§ WHAT YOU HAVE TO DO
Go over the data and keep only the lines that include "linecap".
Top of RECORDS TO PROCESS
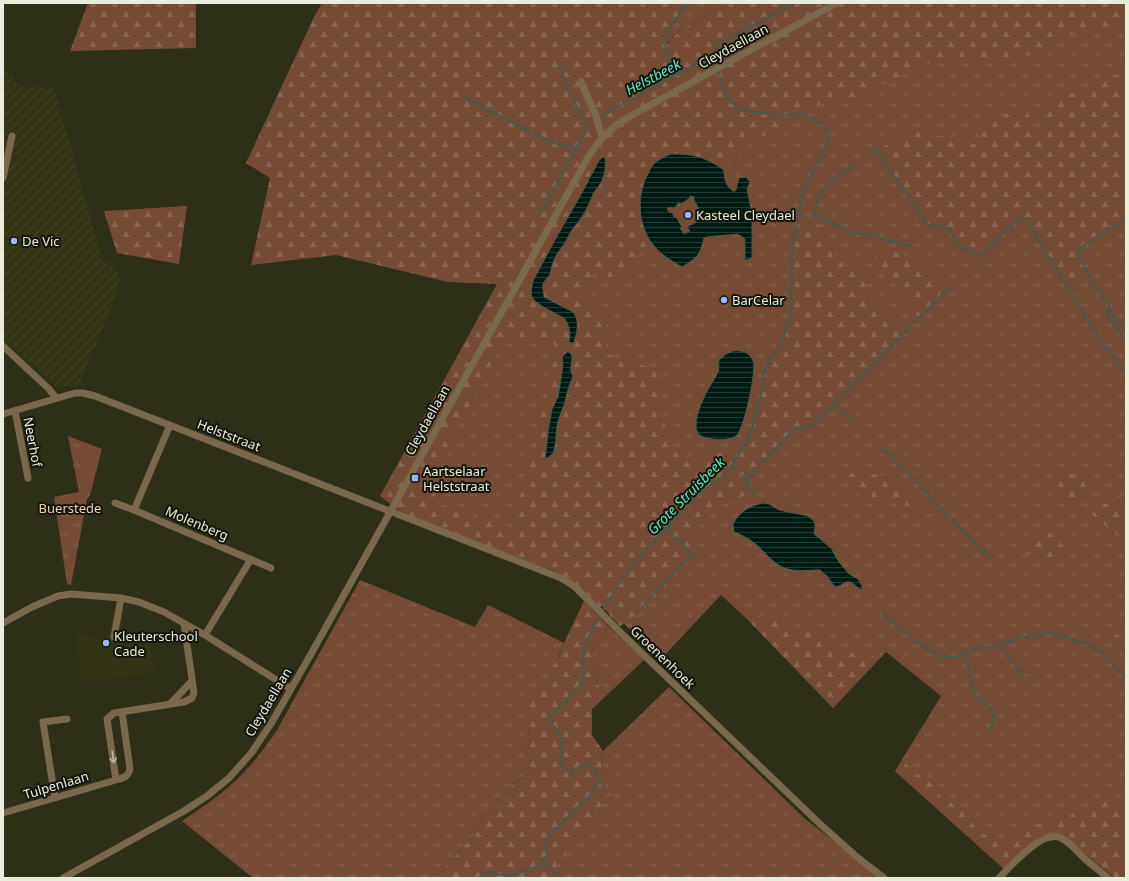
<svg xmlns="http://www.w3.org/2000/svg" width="1129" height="881" font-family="'Noto Sans',sans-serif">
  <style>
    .built { fill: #333413 }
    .industrial { fill: url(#industrial-furrows) }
    .grass { fill: url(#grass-tufts) }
    .forest { fill: url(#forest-firs); fill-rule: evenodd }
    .pitch { fill: #754b34 }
    .water { fill: url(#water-rules); stroke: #465a4f; fill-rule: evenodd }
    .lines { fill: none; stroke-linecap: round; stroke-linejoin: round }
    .stream { stroke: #465a4f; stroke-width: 2 }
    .minor { stroke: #7a684b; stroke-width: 7 }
    .oneway { stroke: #bdb7a2 }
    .poi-dot { fill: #96b6fd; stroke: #15160b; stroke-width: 1.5 }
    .labels { text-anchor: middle; stroke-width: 4; stroke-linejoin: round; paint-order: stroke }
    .street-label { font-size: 13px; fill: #eaecdc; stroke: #15160b }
    .poi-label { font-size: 13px; fill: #eaecdc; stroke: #15160b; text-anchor: start }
    .park-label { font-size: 13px; fill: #f5ccb6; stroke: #15160b }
    .water-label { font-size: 14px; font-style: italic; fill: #5ceec9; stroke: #15160b }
  </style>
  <defs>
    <pattern id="industrial-furrows" width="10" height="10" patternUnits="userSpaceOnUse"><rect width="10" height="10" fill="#333413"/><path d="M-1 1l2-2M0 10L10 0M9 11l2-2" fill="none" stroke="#47482a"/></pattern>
    <pattern id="grass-tufts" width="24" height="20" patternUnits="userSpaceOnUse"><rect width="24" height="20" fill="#754b34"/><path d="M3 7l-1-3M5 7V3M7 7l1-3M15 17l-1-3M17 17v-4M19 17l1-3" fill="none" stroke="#896551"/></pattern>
    <pattern id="forest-firs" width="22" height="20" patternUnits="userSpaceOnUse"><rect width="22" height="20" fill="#754b34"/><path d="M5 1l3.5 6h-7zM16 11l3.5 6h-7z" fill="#896551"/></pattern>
    <pattern id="water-rules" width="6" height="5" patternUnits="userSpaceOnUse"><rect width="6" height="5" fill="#001b13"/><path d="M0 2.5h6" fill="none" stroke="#253c35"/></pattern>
  </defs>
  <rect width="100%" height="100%" fill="#2d2f16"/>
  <path class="built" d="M115,604L125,606L119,640L150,646L155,673L82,683L75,633L108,639Z"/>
  <path class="industrial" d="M3,67L20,87L54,88L102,258L120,274L115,298L80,383L59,388L3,340Z"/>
  <path class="grass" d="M689,3H730L681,29L665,45C668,29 678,14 689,3Z
    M1126,3V878H1115L1066,838L1054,833L1039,838L1004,869L895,771L941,696L886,652L833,708L749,621L721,595L661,659L615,615L568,572L408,513L597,156L897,68Z
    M68,436L102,449L90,495L87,499L71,585L67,584L54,497L79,492Z
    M360,580L475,627L488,605L564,643L528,728L530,743L526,752L531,762V768L528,774L514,783L484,817L474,835L435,878H253L182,821C200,809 218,797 234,782C251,767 265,748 277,730Z
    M609,627L644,660L608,694L597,684L592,648Z
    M669,687L804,818L882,878H556L553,870L609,794L602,781L603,751Z"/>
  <path class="forest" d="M88,3H196V48L70,51Z
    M322,3H689C679,13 666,31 666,45L681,29L730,3H1126V31L1120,29L1101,26L1086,28L1030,54L1012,61L995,62L983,59L964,58L944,59L914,68L891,82L881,85L868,93L848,99L834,101L793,112L788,114L778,128L753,141L724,170L709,161L644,229L654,246L638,255L635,266L620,280L594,273L582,301L605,315L607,354L659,370L660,412L669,436L679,459L694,464L707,454L726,453L737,457L751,433L760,400L765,370L770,360L778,351L784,337L791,314L792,255L798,212C806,217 814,220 820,227C825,235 825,240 834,245C830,270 866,263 866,290L903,334L821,417C814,424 807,430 796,428L746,479V482L754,495C739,494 742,500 732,503C727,504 720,504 715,504L709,510V517L700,526L693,534L692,539L693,547L692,558L639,614L620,626L610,616V615L602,606L600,607C585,593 573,581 554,571L406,516L380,496L497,284L448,282L336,255L251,265L270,178L246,163L314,17ZM597,163L605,169L604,178L593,194L590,203L588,205L585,211L579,219L578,223L575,226L566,241L553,260L552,266L550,269V273L543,285L544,297L550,300L577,327L570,338L567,321L564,318L534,300L531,288L533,281L555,240L588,182L590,176L594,171ZM532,337C542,339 549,341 557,346L513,528L432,502L451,440L505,339L531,342ZM562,362L573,377L570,382L564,404L558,424L557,431L555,438L556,443L554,447L545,454L549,426L552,409L558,397L563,365Z
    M1126,70V216L1077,248L1087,275L1067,286L1025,218C1014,218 990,247 981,256H979L970,251L961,248L949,230L926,224L908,196L877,151C890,143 904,132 920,131L983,146L975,128L976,122L1026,109L1040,139L1050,101L1056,98L1092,87L1096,80L1120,74Z
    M187,206L179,264L117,253L104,211Z
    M878,246L907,256L922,263L948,286L918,317L890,277L880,267L873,264Z
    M1063,468L1096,491L1080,505L1049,482Z
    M850,473H857L867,476C873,474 877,473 883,476C889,474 892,474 897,478L898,486L901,489L911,498L916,501L928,513C920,515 918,511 911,507C907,505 903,506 899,504C895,503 893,499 888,498C881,496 870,499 863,497C856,495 847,483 844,477L846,474Z
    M1119,495L1123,498L1126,503V545L1116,534L1090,513Z
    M934,515L937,516L945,527L943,528L930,520V517Z
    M1051,533L1056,534L1060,537L1062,554L1060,556L1054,558L1023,553L1021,550L1023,547Z
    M584,601L609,627L592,648L597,684L608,694L592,709V735L603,751L602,781L610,794L554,870L556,878H435L474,835L484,817L498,801L514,783L528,774L531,768V762L526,752L530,743L528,728L524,725V717L559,656L564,643Z
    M775,618L789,623L795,628L814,633L824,645C833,641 839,649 847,652C852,654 858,652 864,653C869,654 874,656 878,659L833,708L749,621L760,625L766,624L769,619Z
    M1126,634V661L1114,635Z
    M903,760L916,774L921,776L924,780L933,784L938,788L940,796L949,802L955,803L971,819L975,828L993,840L999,841H1011L1017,837L1021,832L1031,829L1038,824L1052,821H1064L1072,815L1077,813L1082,814L1093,805L1100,806L1108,799H1113L1126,790V878H1115L1066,838L1054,833L1039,838L1004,869L895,771Z"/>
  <path class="pitch" d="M84,452L96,454L90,486L79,484Z"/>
  <path class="water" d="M670,154C694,154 703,156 724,170C724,180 726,186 734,192L736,190L739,178L746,177L750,182L747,189L752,214V258L745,260V239L738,234L706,237L704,238C700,255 697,258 682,267C673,261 662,256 655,247C637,227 636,194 649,172C650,169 652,166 654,164C657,160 665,157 670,154ZM690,196L694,197V200L703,216H705L706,218L703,220L702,219L687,227L690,231L684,234L680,228L682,227L676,217H674L672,212L670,213L667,209L670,207L673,208L677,206V204L679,203L681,204L690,198Z
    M603,157L605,158C606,166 605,177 600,184C598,188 595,190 593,194C589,205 583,217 575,226C570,231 568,239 564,244C561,249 556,254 554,260C552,264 551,270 550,274C548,278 544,281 543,284C542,288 544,293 544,297L573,312C580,320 577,333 574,342L571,344L569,341C571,334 569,324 564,318C557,314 535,304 532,297C530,292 532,286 533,281L555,240L588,182C589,177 591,176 593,172C597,166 597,161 603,157Z
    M568,351C575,356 571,360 571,367C570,370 572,374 573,377C568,386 567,395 564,405C562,411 558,419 557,426C556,434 556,442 554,450C553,455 549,457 545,459L549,426L552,409L558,397L560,385L563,365L562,357Z
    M733,351C741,350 750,352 753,361C757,370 744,428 737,435C731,441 715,440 707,438C701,437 696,433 696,426C696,412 704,397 710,386C713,381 716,377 718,372C720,368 718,364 719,360L726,354Z
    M764,503L769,504L779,510L808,516L814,521L815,526L814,534L831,548L839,562L849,574L858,579L862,586V590C857,589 855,583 850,582C844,580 842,588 834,586L828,577L820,570C809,570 799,572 788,569C777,566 771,559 763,551C755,542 745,536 734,532L733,524C739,512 751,505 764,503Z"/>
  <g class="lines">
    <path class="stream" d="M559,64L570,92
      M676,75C672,68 668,60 666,52C662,36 678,14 689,3
      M465,98L529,131
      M602,116L676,75L701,62L713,58
      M534,134C548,140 561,148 576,147
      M872,154L877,151L908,196L926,224L949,230L961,248L970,251L979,256H981C990,247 1014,218 1025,218L1027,220
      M798,211L804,217
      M541,214L588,126L572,98
      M1126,219L1079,249L1078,256L1099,292L1110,308L1106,312L1126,343
      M1030,226L1099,339
      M843,227L813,216C817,208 818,200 822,192C828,179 844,172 855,164
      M847,230L853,234H870L886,240L913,246
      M1110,309L1126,330
      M915,322L950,288
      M1103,344L1106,349L1112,352L1126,375
      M834,404L852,421
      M882,447L928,494L985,554L990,555
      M762,463L796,427C807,430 814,424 821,417L912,326
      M732,465L738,471
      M742,475C747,481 751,488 754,495
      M746,479L757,468
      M668,526L672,533
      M638,611L692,555L691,553L675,536
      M602,612L619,584L639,558L668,526L696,497L722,476L732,465L744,446L751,433L760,400L765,370L770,360L778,351L784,337L791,314L792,255L800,204L806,187L825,150L829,138V134L821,124L815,120L801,114L780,115L753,112L738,109L727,97L713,55L718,44L795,3
      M882,613L894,624L918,643L939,656L950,657H956L961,655L977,648L990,647L1032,635L1052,633L1083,643L1100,650L1120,671L1126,681
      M999,644C1005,658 1018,665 1024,677
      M964,654C966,659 968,664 969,669C971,678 971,688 976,696C981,703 989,703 995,713L994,719L990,729
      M543,863L563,878
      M478,878L488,872L509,876L535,867L543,863L547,856L545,844L551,834L593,792L599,782L598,774L588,763L581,766L572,773L565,770L562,764L563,750L561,735L550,722V715L562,705L584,681C584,674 583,667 583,659C584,644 592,628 600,616"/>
    <path class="minor" d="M581,82L596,116L602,137
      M3,178L12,136
      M3,346L49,389L56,398
      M15,411L28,478
      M3,414L75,393H83L95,396L561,578L574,586L624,636L820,824L857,857L884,878
      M115,503L134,510L170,425
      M134,510L271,568
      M3,623L32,607L58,596L71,594L121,598L139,602L164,612L205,635L291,689
      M205,635L251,559
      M114,637L121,598
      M170,704L192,681
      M122,712L130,769C128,777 123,778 116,780L107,719L114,713L184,702L192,698L194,693L184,624
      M55,798L43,722L67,719
      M3,813L116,780
      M63,878L184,811L207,796L229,778L252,752L272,722L311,654L587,159C601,137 610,128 632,115L837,3
      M999,878C1010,867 1040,832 1058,837C1069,840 1076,851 1084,858C1092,865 1100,871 1108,878"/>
  </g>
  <defs><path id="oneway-shaft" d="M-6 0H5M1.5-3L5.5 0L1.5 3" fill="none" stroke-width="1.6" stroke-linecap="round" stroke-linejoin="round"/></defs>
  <use class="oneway" href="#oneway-shaft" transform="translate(113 757) rotate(82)"/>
  <g class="poi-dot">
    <circle cx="688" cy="215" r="4"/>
    <circle cx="14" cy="241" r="4"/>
    <circle cx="724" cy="300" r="4"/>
    <rect x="411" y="474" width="8" height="8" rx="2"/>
    <circle cx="106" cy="643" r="4"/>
  </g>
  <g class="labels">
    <g class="street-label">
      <text transform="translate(733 46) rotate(-29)" y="5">Cleydaellaan</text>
      <text transform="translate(427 420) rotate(-61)" y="5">Cleydaellaan</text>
      <text transform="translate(229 435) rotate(21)" y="5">Helststraat</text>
      <text transform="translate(33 442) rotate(79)" y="5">Neerhof</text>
      <text transform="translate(197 523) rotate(23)" y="5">Molenberg</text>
      <text transform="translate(663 657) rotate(44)" y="5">Groenenhoek</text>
      <text transform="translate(268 702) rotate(-59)" y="5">Cleydaellaan</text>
      <text transform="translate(56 785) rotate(-17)" y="5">Tulpenlaan</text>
    </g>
    <g class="poi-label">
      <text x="696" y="220">Kasteel Cleydael</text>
      <text x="22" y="246">De Vic</text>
      <text x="732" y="305">BarCelar</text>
      <text x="423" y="476">Aartselaar<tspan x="423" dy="15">Helststraat</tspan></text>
      <text x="114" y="641">Kleuterschool<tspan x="114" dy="15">Cade</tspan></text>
    </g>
    <g class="park-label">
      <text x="70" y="513">Buerstede</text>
    </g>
    <g class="water-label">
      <text transform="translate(653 77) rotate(-28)" y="5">Helstbeek</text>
      <text transform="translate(686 496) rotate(-45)" y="5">Grote Struisbeek</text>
    </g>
  </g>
  <rect width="1129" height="881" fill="none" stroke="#eaecdc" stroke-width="8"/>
</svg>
Bottom of RECORDS TO PROCESS
§ WRITTEN REPLY
    .lines { fill: none; stroke-linecap: round; stroke-linejoin: round }
  <defs><path id="oneway-shaft" d="M-6 0H5M1.5-3L5.5 0L1.5 3" fill="none" stroke-width="1.6" stroke-linecap="round" stroke-linejoin="round"/></defs>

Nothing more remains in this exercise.